Scientists determine the maximum theoretical limit for optoelectronic devices
01-04-2022 | By Robin Mitchell
Recently, researchers have calculated the theoretical limit on the speed at which optoelectronic devices can operate. How close are we to theoretical limits in electronics, what did the researchers determine, and what options will engineers have looking forward as these limits are reached?
How close are we to theoretical limits?
It seems that no matter how many times the media states that we are at the end of Moore’s Law, researchers continue to find new methods to make devices smaller and faster. Many thought that going beyond the 20nm barrier would introduce too many challenges that would make semiconductors at that scale too expensive, but looking at current research, we see that there are devices on the 5nm scale already in production.
But whether it is the maximum operating frequency of a CPU, the smallest size of a transistor, or the lowest voltage at which transistors can operate, there are indeed physical limits that will eventually be reached. Whether a device at a theoretical limit is commercially practical or not remains to be seen, but it turns out that we can calculate what these limits are.

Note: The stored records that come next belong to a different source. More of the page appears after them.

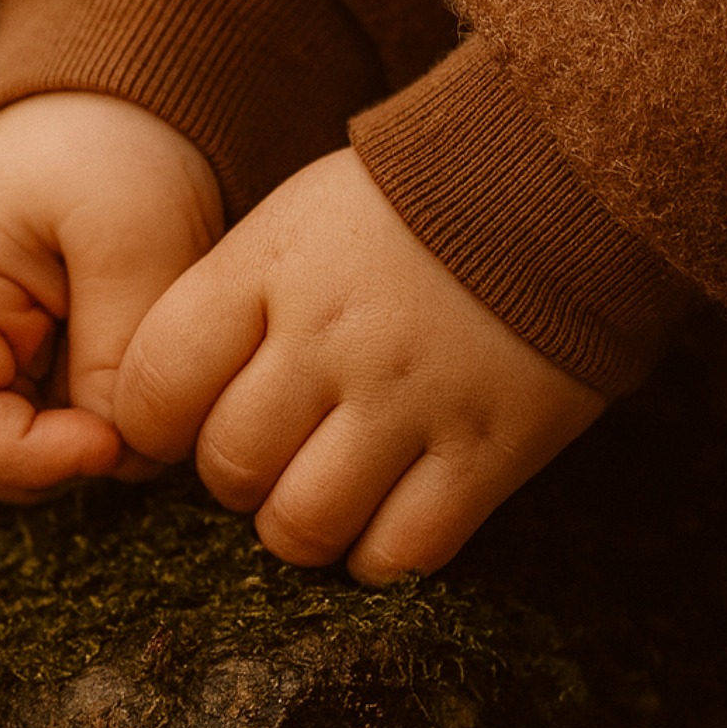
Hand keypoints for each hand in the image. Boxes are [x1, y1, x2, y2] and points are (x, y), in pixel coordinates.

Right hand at [0, 92, 222, 499]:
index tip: (110, 445)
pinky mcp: (20, 358)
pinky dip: (88, 428)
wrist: (119, 98)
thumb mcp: (132, 234)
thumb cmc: (116, 147)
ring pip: (8, 451)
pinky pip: (43, 425)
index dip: (24, 456)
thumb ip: (116, 348)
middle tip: (140, 435)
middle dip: (54, 462)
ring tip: (143, 404)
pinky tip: (136, 394)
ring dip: (74, 449)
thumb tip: (115, 451)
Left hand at [114, 149, 604, 581]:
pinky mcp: (492, 450)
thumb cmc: (418, 202)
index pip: (156, 384)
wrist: (570, 171)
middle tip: (271, 456)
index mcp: (269, 269)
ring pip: (304, 526)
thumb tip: (174, 405)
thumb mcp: (299, 218)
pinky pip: (403, 553)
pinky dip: (380, 556)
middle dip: (236, 480)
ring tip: (325, 494)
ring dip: (301, 528)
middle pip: (229, 467)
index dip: (156, 426)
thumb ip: (234, 304)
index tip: (183, 427)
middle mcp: (331, 338)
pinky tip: (387, 518)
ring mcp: (413, 399)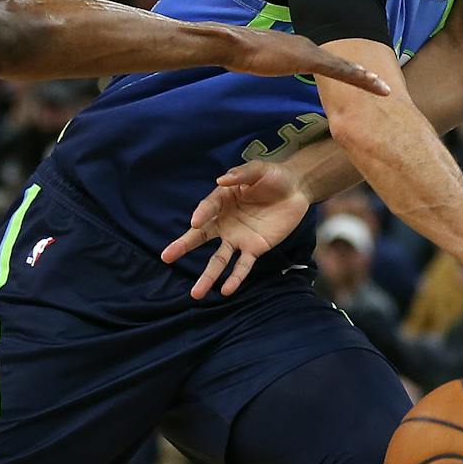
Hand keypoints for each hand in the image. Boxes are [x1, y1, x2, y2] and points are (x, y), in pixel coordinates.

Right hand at [160, 160, 311, 298]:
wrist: (296, 189)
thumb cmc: (273, 177)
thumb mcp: (258, 170)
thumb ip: (241, 174)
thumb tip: (221, 180)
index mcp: (222, 201)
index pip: (207, 208)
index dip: (201, 214)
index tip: (195, 222)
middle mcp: (225, 222)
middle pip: (201, 237)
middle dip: (183, 246)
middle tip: (166, 256)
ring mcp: (238, 238)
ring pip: (219, 260)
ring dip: (208, 276)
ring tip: (195, 293)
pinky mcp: (254, 248)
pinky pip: (243, 266)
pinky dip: (235, 279)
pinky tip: (226, 290)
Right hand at [225, 28, 390, 95]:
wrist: (235, 46)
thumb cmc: (242, 54)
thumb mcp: (260, 59)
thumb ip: (270, 61)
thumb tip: (266, 65)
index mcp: (299, 48)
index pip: (327, 60)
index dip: (344, 70)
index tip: (360, 78)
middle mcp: (308, 46)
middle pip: (340, 62)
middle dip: (361, 74)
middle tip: (381, 85)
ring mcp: (309, 51)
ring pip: (344, 66)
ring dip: (364, 77)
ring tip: (382, 87)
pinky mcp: (307, 59)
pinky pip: (336, 69)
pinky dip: (354, 76)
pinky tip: (367, 81)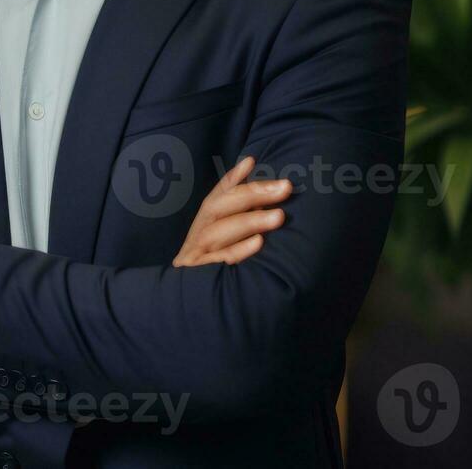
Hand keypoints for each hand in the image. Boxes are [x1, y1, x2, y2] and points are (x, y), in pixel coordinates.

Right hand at [173, 155, 290, 267]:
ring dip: (250, 221)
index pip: (217, 196)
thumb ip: (236, 212)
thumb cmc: (212, 270)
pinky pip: (220, 262)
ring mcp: (196, 256)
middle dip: (252, 194)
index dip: (232, 179)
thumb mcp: (223, 239)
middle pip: (218, 208)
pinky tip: (259, 243)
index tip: (252, 161)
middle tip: (285, 188)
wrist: (186, 311)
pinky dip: (239, 251)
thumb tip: (254, 173)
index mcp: (203, 225)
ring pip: (218, 232)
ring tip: (279, 216)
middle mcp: (197, 236)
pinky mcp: (199, 277)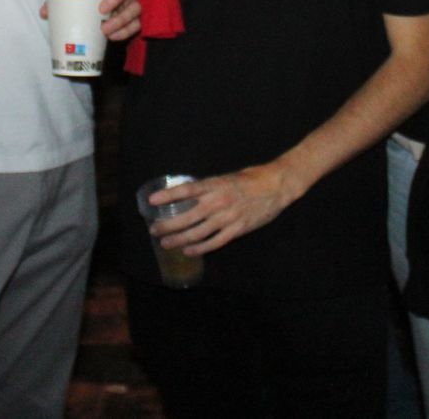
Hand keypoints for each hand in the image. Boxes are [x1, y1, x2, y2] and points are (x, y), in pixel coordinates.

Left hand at [63, 0, 141, 40]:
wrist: (95, 5)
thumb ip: (58, 0)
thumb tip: (43, 13)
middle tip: (102, 10)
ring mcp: (132, 1)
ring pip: (135, 7)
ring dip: (121, 19)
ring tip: (105, 30)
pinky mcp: (136, 17)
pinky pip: (137, 23)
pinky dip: (126, 31)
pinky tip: (113, 37)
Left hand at [149, 163, 299, 256]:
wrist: (276, 186)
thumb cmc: (251, 179)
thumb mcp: (227, 178)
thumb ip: (209, 187)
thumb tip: (189, 195)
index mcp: (215, 185)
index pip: (186, 190)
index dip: (168, 196)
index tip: (151, 201)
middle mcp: (219, 201)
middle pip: (188, 216)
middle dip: (168, 224)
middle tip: (154, 230)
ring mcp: (228, 217)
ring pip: (198, 232)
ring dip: (180, 239)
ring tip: (166, 243)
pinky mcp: (237, 229)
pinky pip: (215, 242)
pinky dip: (200, 248)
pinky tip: (189, 251)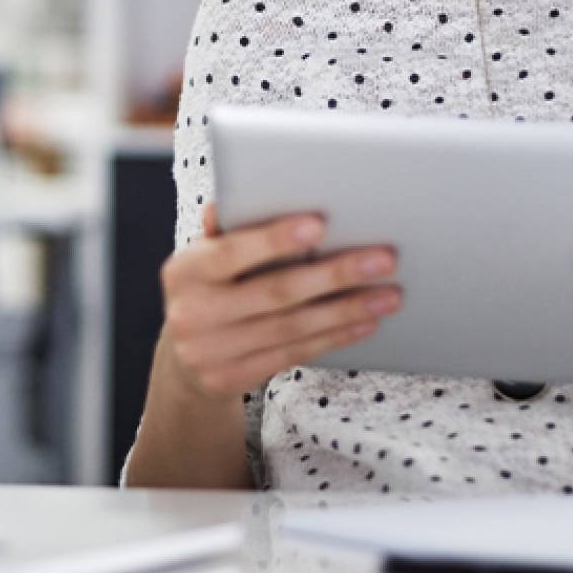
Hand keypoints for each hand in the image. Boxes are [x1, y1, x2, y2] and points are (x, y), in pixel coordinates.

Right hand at [158, 201, 402, 399]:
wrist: (184, 359)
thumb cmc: (210, 288)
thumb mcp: (206, 256)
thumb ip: (229, 229)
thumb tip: (243, 192)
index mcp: (184, 270)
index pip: (232, 251)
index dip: (274, 239)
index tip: (320, 224)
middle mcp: (192, 313)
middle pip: (275, 293)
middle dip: (334, 274)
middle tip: (383, 259)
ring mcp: (209, 353)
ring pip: (292, 328)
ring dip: (347, 309)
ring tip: (389, 294)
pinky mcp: (231, 380)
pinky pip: (294, 354)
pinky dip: (334, 336)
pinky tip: (365, 321)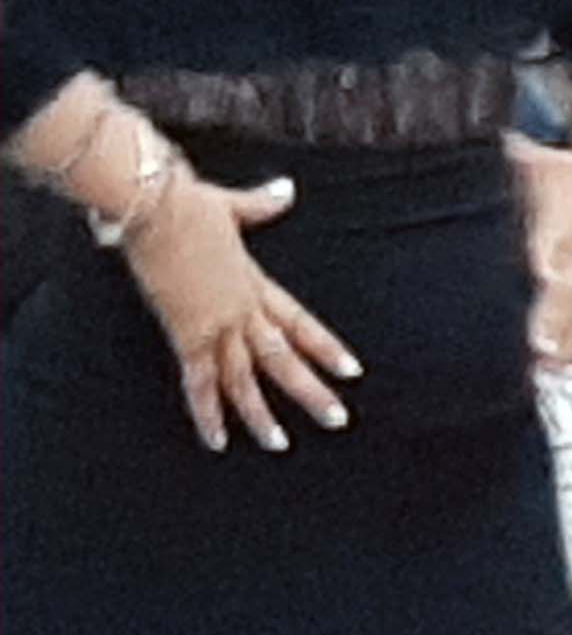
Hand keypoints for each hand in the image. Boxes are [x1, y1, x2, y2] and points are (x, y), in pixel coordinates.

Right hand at [121, 169, 358, 451]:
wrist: (156, 207)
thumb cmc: (187, 203)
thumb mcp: (231, 206)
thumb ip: (260, 204)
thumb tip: (286, 190)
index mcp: (256, 283)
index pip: (301, 323)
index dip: (326, 348)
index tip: (353, 371)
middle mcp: (243, 309)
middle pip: (284, 358)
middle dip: (310, 390)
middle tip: (339, 419)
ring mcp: (216, 324)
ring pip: (246, 379)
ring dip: (263, 414)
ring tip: (282, 444)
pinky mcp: (184, 334)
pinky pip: (198, 383)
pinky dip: (208, 414)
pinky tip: (218, 442)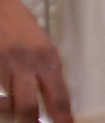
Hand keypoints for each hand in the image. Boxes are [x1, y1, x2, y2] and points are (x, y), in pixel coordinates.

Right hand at [0, 0, 72, 122]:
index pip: (59, 97)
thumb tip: (55, 102)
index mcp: (48, 59)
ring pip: (7, 104)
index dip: (62, 118)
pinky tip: (2, 99)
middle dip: (29, 122)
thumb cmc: (22, 28)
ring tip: (12, 110)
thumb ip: (47, 73)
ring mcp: (5, 65)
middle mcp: (27, 64)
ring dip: (9, 112)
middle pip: (28, 108)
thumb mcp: (43, 48)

For example, the smallest transistor made from a semiconductor cannot be smaller than the physical elements that it is made from, and so you may find that the smallest transistor will be a single atom in size (most likely a bi-directional switch controlled using a photon). We also know that the speed of electrical wavefronts in a wire limits the maximum operation frequency and can thus determine the highest bandwidth possible.
But how close are we to these current limits? As it turns out, researchers are very far away from any physical limits that would prevent a device from being reduced in size or operating at a higher speed. Even though the latest transistor technology is in the 5nm range, this is still several orders of magnitude larger than the atoms that make up transistors. The same applies to operating frequency in that the fastest CPU to date was 8.429GHz (AMD FX), using liquid nitrogen cooling, but this is nowhere near the theoretical maximum frequency of electronic circuits in general, which can well exceed 300GHz (terahertz is believed to be the upper bound). Of course, in the case of CPUs, the maximum frequency of operation depends on the length of time taken for a signal to propagate through the CPU, which has estimates of around 22GHz).
Researchers determine the theoretical limit for optoelectronic devices
If one thing is clear, the future of electronic devices will be in optoelectronics, as achieving high bandwidths is easier with light than with the electrical current. Optoelectronics will most likely involve traditional silicon devices that interface with other devices via optical links for the next few decades. This may see future PCBs incorporating photonic channels that provide high speed and electrical isolation.
Recognising the importance of optoelectronics, researchers have recently been able to determine the theoretical limit on the maximum frequency of operation of optoelectronic devices. Using mathematics and application of Heisenberg’s Uncertainty Principle, the researchers determined that the maximum frequency of operation would be one petahertz which is one million gigahertz.
To arrive at this figure, the researchers took into account the shortest laser pulse that can be generated, the exact moment when this energy is generated by electrons in a laser, and its eventual absorption and generation of current by a receiver. From there, advanced computer models allowed the researchers to determine the point where Heisenberg’s Uncertainty Principle prevents accurate measurement of laser pulses and resulting current formation.
What options will engineers have moving forward?
Even though theoretical limits exist, there are practical reasons why these may never be achieved. For example, it is theoretically possible to have a 100% efficient vehicle, but the effects of thermal radiation and friction alone will make this target outright impossible. The same applies to electronic circuits, it may be theoretically possible to have circuits operate at 1000GHz, but it will unlikely be practically possible in the realm of computing.
So, suppose the real limit of electronics really is around the corner. In that case, engineers will have to turn to alternative computation and circuit construction methods to continue the trend of creating increasingly complex devices.
In the case of limitations in transistor size, semiconductor manufacturers will turn to 3D devices (which they already are) that stack dies on top of each other. Since dies are extremely thin, a device can have its transistor count doubled while virtually showing no real increase in size or weight.
In the case of connecting ICs together, the use of optical waveguides is showing real promise. Compared to typical electrical busses found on PCBs, an optical bus would offer significantly higher bandwidth, immunity to noise, and no signal emissions. This would be particularly useful when connecting CPUs to other peripherals, including RAM, GPU, and network cards. In fact, optical communication is already being used in TVs that connect to a speaker system via an optical link instead of a traditional electrical link, as it provides immunity to noise and allows for digital information to be transmitted over long distances.
For the next few decades, it is highly unlikely that researchers will hit theoretical limits that will stop them from developing devices. The advent of 3D chips, System on Modules (SoM), customisation services, and the introduction of optical links will allow for technology to continue to exponentially increase in capability.